=== Text ===
I want to select a random row during a vector operation on a DataFrame. this is what my inpDF
looks like:
string1 string2
0 abc dfe
1 ghi jkl
2 mno pqr
3 stu vwx
I'm trying to find the function getRandomRow()
here:
outDF['string1'] = inpDF['string1']
outDF['string2'] = inpDF.getRandomRow()['string2']
so that the outDF
ends up looking (for example) like this:
string1 string2
0 abc jkl
1 ghi pqr
2 mno dfe
3 stu pqr
EDIT 1:
I tried using the sample()
function as suggested in this answer, but that just causes the same sample to get replicated accross all rows:
outDF['string1'] = inpDF['string1']
outDF['string2'] = inpDF.sample(n=1).iloc[0,:]['string2']
which gives:
string1 string2
0 abc pqr
1 ghi pqr
2 mno pqr
3 stu pqr
EDIT 2:
For my particular use case, even picking the value from 'n' rows down would suffice. So, I tried doing this (I'm using inpDF.index
based on what I read in this answer):
numRows = len(inpDF)
outDF['string1'] = inpDF['string1']
outDF['string2'] = inpDF.iloc[(inpDF.index + 2)%numRows,:]['string2']
but it just ends up picking the value from the same row, and the outDF
comes out to be this:
string1 string2
0 abc dfe
1 ghi jkl
2 mno pqr
3 stu vwx
whereas I'm expecting it should be this:
string1 string2
0 abc pqr
1 ghi vwx
2 mno dfe
3 stu jkl
=== Entries provided ===
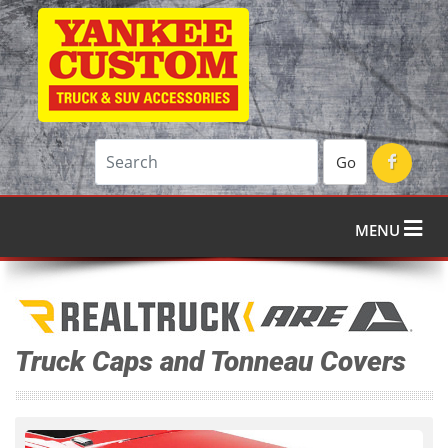
Go
MENU
Truck Caps and Tonneau Covers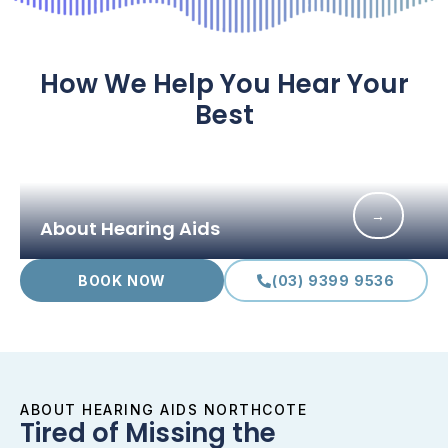
How We Help You Hear Your
Best
→
About Hearing Aids
BOOK NOW
(03) 9399 9536
ABOUT HEARING AIDS NORTHCOTE
Tired of Missing the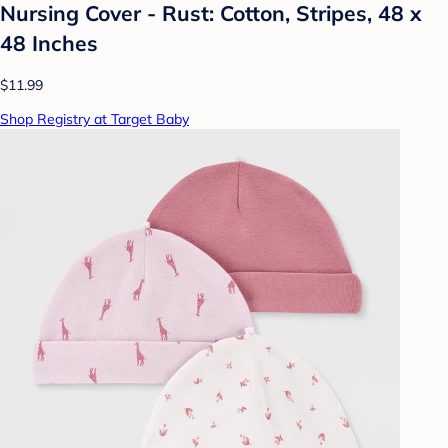
Nursing Cover - Rust: Cotton, Stripes, 48 x
48 Inches
$11.99
Shop Registry at Target Baby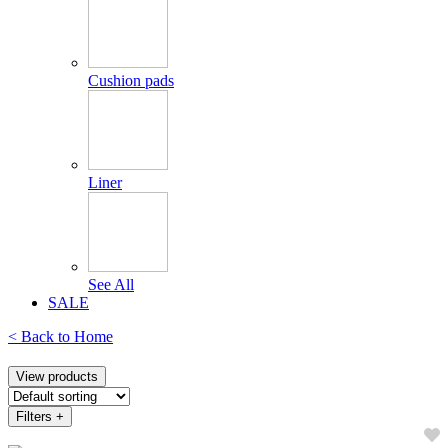
Cushion pads
Liner
See All
SALE
< Back to
Home
View products
Filters
+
===
■ List of tasks
[1] In the pandas question, why did the poster try taking the string2 value from two rows down instead of from a random row? Answer in one to three sentences.
[2] In the pandas question, what value fills every row of string2 after the poster's attempt with sample()?

■ Results by task
[1] For the poster's particular use case, picking the value from 'n' rows down would be enough. So the poster offset inpDF.index by 2, wrapped around with the number of rows.

[2] Every row gets the value pqr.